Friday, July 06, 2007

Leisure, writing and Disobedience

Replica of Thoreau's cabin
Having arrived back with a rant, I thought I would offer this in tranquility. On the right of the page you can see a link to Thoreau's Blog - an online project I really liked, as the guy had arranged to publish Thoreau's notebooks and diaries(including from his famous 'retreat' 1845-7) on a daily basis. Now the cycle has completed, he does not routinely update, so I'll just give you the sample for this date, back in 1840.

Thoreau's Journal: 06-Jul-1840
Have no mean hours, but be grateful for every hour, and accept what it brings. The reality will make any sincere record respectable. No day will have been wholly misspent, if one sincere, thoughtful page has been written.

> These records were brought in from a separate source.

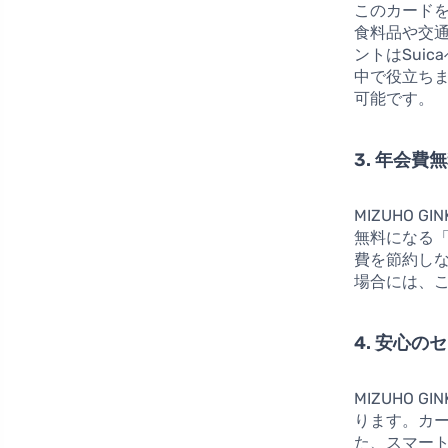
このカード
食料品や交
ントはSui
中で役立ち
可能です。
3. 年会
MIZUHO 
無料になる
費を節約し
場合には、
4. 安心
MIZUHO 
ります。カ
た、スマー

Let the daily tide leave some deposit on these pages, as it leaves sand and shells on the shore. So much increase of terra firma. This may be a calendar of the ebbs and flows of the soul; and on these sheets as a beach, the waves may cast up pearls and seaweed.


I discovered Thoreau in my late teens, and hold him partly responsible for dropping-out, opting for a simple life, etc. Not just mystical nature retreats, either. You could try reading his 'Civil Disobedience' text which also influenced me.

3 comments:

The Purple Gooroo said...

I really liked reading Thoreau as well--and I did get a bit of the "drop-out" bug from him...but seeming to be too ingrained in suburbia, found I was too chicken-shit to drop-out altogether.

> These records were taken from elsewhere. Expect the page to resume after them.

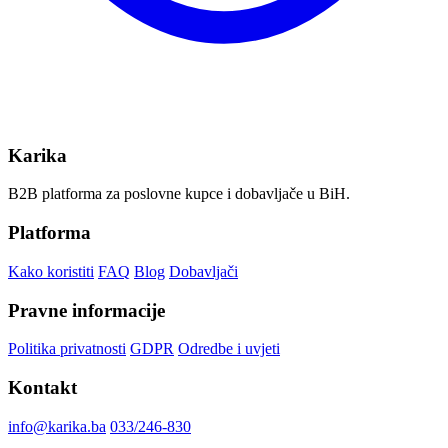
Karika
B2B platforma za poslovne kupce i dobavljače u BiH.
Platforma
Kako koristiti
FAQ
Blog
Dobavljači
Pravne informacije
Politika privatnosti
GDPR
Odredbe i uvjeti
Kontakt
info@karika.ba
033/246-830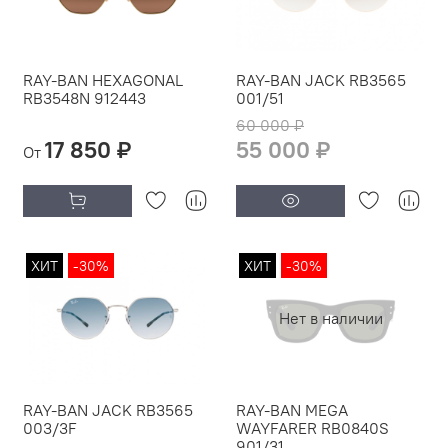
RAY-BAN HEXAGONAL
RAY-BAN JACK RB3565
RB3548N 912443
001/51
60 000 ₽
17 850 ₽
55 000 ₽
От
ХИТ
-30%
ХИТ
-30%
Нет в наличии
RAY-BAN JACK RB3565
RAY-BAN MEGA
003/3F
WAYFARER RB0840S
901/31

I did uproot to another country, though - so I suppose that counts for something ;-)

Toby said...

Oh I don't know about that!

Do you know how few people actually move away from their own country and culture?

Not that many, willingly...

I think it opens a few reality tunnels that many others may never glimpse. I never got to stay away, but I spent rather longer than a holiday in a couple of places.

I don't suppose moving from London (England) to Cardiff (Wales) counts much... :-)

The Purple Gooroo said...

Yeah - I suppose you've got a point and my reality-tunnel has definitely been opened by living in Britain.

I guess it helped that I've been a bit of an Anglophile since my teenage years--but I didn't realise how *much* I didn't know when I arrived here a few years ago. I still experienced some culture shock (though it's lessened now I've been here awhile)--still, I'm very glad I took the opportunity.

I'd say moving from London to Cardiff counts for something - they seem to me to be two very different cities. I found that even when attending college in Boston. Coming from a town in Connecticut--it was my first experience living in a proper city. Quite an I-opening experience.